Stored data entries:

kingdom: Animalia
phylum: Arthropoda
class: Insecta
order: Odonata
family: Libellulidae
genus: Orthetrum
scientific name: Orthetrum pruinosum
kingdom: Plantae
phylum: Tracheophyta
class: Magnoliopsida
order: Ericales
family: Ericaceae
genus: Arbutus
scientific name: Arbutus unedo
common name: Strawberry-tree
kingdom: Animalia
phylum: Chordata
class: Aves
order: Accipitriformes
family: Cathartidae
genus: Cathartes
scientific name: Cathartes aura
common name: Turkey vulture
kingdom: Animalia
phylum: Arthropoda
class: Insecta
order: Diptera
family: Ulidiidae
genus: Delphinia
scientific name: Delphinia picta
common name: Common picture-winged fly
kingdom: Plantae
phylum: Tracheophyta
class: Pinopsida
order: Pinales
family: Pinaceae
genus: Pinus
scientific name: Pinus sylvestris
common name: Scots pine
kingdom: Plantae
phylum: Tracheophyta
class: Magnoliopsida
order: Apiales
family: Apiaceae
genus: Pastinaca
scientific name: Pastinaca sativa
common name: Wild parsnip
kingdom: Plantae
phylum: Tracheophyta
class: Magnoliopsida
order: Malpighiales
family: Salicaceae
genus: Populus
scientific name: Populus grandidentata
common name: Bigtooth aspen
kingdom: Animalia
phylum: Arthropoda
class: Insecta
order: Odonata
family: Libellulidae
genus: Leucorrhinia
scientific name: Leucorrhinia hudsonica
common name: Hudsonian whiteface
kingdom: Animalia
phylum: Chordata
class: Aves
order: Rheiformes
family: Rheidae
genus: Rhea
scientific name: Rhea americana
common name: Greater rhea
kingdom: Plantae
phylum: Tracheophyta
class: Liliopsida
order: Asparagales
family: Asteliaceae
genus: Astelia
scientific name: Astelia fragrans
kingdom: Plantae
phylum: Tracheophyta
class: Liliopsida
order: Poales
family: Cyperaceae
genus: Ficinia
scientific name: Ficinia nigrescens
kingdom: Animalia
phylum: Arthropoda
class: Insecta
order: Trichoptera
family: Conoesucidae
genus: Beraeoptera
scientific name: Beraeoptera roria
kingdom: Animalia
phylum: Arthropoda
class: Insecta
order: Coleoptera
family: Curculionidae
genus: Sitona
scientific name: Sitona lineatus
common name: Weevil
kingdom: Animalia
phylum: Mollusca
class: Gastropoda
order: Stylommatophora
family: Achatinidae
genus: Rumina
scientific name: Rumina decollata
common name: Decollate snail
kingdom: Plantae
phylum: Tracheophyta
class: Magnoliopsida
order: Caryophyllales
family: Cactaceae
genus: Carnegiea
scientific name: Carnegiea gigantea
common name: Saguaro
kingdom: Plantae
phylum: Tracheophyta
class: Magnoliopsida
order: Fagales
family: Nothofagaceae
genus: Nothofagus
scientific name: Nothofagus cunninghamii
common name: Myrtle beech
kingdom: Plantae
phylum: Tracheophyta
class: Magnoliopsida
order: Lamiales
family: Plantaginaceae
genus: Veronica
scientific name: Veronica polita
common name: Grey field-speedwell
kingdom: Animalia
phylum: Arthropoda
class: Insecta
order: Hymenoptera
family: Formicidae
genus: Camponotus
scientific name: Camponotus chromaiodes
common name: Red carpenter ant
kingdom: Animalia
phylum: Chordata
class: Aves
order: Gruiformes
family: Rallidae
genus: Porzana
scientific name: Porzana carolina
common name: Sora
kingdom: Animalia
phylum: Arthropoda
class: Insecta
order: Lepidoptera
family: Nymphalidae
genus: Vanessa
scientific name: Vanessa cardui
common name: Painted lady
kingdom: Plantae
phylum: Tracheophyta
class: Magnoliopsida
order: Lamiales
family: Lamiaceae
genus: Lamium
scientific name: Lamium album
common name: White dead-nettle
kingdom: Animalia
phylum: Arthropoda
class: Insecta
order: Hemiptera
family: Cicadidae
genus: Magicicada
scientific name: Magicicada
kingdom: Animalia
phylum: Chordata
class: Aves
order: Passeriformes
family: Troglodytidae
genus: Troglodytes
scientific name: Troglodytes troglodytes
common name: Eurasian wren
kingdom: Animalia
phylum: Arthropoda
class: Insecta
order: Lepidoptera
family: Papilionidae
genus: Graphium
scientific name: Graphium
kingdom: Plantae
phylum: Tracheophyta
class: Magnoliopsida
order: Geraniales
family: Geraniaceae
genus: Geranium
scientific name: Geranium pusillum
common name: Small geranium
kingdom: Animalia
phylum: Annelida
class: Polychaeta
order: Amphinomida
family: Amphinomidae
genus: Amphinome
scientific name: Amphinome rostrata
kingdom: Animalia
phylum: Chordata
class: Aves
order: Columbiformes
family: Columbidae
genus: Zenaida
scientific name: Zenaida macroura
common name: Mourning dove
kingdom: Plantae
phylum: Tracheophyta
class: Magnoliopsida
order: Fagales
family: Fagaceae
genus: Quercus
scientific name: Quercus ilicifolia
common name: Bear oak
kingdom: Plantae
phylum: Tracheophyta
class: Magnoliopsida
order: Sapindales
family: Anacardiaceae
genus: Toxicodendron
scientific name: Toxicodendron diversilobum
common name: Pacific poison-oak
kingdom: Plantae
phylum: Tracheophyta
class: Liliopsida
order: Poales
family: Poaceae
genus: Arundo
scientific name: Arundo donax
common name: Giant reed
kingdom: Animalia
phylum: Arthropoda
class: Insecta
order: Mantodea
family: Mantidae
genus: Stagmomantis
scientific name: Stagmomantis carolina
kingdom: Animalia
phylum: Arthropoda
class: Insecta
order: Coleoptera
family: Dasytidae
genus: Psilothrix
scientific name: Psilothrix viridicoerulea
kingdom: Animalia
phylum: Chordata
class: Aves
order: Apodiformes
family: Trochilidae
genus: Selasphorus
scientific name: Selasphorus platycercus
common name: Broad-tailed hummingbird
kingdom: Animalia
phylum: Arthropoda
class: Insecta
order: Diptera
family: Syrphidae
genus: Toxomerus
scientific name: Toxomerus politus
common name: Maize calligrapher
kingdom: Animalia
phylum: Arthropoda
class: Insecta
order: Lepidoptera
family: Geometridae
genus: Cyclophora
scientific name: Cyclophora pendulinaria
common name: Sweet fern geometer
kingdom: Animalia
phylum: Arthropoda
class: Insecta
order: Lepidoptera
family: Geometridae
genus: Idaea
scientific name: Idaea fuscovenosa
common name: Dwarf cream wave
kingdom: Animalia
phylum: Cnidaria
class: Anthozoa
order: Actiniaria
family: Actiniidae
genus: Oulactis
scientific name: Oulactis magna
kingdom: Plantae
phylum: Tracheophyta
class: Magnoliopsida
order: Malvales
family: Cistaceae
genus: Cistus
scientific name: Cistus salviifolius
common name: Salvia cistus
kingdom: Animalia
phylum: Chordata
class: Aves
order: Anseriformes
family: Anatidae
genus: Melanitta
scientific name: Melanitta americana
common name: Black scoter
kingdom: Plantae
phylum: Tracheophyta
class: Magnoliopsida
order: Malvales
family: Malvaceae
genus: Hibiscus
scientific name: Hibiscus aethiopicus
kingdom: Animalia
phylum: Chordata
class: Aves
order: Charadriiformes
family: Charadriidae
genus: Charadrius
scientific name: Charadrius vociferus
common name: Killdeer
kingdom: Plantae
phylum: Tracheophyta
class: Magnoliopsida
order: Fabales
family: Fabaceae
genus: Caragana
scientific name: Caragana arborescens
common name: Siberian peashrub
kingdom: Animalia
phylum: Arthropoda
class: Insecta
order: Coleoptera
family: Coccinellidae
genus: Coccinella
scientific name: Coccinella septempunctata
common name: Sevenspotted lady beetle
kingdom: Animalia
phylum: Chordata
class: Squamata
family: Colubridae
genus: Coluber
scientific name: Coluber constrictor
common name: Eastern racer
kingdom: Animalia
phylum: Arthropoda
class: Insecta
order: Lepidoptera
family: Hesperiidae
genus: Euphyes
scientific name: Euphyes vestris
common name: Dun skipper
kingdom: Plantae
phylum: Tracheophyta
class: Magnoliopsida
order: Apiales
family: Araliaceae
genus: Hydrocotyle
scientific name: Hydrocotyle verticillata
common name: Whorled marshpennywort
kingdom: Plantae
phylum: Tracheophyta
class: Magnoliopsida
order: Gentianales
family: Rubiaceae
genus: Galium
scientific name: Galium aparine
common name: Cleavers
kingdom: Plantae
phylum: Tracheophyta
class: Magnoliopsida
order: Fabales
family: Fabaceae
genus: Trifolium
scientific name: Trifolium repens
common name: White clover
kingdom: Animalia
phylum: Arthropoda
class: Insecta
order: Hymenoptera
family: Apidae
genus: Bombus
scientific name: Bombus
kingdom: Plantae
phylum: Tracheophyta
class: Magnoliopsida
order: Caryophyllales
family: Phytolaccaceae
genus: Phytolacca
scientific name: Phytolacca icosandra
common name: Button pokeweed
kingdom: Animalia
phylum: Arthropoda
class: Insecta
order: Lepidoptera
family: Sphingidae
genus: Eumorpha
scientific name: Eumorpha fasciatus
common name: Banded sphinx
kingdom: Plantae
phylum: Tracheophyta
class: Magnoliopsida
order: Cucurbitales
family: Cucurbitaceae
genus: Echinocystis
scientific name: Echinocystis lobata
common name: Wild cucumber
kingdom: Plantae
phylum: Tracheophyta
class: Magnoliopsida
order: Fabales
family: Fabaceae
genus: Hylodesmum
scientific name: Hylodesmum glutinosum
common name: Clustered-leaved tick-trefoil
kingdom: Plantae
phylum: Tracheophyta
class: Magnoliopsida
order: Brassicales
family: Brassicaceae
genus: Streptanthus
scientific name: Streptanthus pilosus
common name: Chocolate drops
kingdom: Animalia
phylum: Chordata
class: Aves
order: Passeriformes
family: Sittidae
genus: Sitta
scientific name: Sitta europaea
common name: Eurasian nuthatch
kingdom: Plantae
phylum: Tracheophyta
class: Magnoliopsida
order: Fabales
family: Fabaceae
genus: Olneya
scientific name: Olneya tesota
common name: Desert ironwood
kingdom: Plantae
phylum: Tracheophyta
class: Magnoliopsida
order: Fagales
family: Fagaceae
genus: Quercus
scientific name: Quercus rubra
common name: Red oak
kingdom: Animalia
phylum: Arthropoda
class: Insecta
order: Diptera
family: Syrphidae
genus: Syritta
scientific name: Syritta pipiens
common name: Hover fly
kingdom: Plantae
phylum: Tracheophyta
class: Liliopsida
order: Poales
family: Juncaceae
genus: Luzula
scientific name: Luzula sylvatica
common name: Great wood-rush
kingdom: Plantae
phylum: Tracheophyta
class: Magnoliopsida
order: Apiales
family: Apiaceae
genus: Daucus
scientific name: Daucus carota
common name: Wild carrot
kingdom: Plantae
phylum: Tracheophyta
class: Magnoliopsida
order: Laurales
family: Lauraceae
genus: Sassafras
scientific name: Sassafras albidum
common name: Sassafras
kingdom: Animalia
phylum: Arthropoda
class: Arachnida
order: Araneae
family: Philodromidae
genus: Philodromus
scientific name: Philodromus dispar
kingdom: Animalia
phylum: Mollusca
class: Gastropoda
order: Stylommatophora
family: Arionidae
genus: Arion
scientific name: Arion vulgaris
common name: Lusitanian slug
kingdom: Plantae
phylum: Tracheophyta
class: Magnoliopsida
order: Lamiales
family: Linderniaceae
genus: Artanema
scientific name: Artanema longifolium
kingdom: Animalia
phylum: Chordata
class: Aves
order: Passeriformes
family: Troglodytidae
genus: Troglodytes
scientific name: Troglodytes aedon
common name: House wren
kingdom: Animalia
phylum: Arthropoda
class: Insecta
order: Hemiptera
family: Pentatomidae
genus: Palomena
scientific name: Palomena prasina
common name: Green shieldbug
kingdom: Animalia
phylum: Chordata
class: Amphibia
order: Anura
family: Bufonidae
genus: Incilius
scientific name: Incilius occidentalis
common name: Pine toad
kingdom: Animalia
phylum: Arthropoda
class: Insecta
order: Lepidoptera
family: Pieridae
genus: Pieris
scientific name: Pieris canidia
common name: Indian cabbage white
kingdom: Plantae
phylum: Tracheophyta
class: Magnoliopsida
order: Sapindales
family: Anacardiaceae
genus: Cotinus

▶ **REQUIRED TASK**
Can you present the lines as a numbered list, beginning with the line containing "scientific name: Artanema longifolium" and running through the final line above, with blank lines omitted?

▶ **EXERCISE OUTPUT**
1. scientific name: Artanema longifolium
2. kingdom: Animalia
3. phylum: Chordata
4. class: Aves
5. order: Passeriformes
6. family: Troglodytidae
7. genus: Troglodytes
8. scientific name: Troglodytes aedon
9. common name: House wren
10. kingdom: Animalia
11. phylum: Arthropoda
12. class: Insecta
13. order: Hemiptera
14. family: Pentatomidae
15. genus: Palomena
16. scientific name: Palomena prasina
17. common name: Green shieldbug
18. kingdom: Animalia
19. phylum: Chordata
20. class: Amphibia
21. order: Anura
22. family: Bufonidae
23. genus: Incilius
24. scientific name: Incilius occidentalis
25. common name: Pine toad
26. kingdom: Animalia
27. phylum: Arthropoda
28. class: Insecta
29. order: Lepidoptera
30. family: Pieridae
31. genus: Pieris
32. scientific name: Pieris canidia
33. common name: Indian cabbage white
34. kingdom: Plantae
35. phylum: Tracheophyta
36. class: Magnoliopsida
37. order: Sapindales
38. family: Anacardiaceae
39. genus: Cotinus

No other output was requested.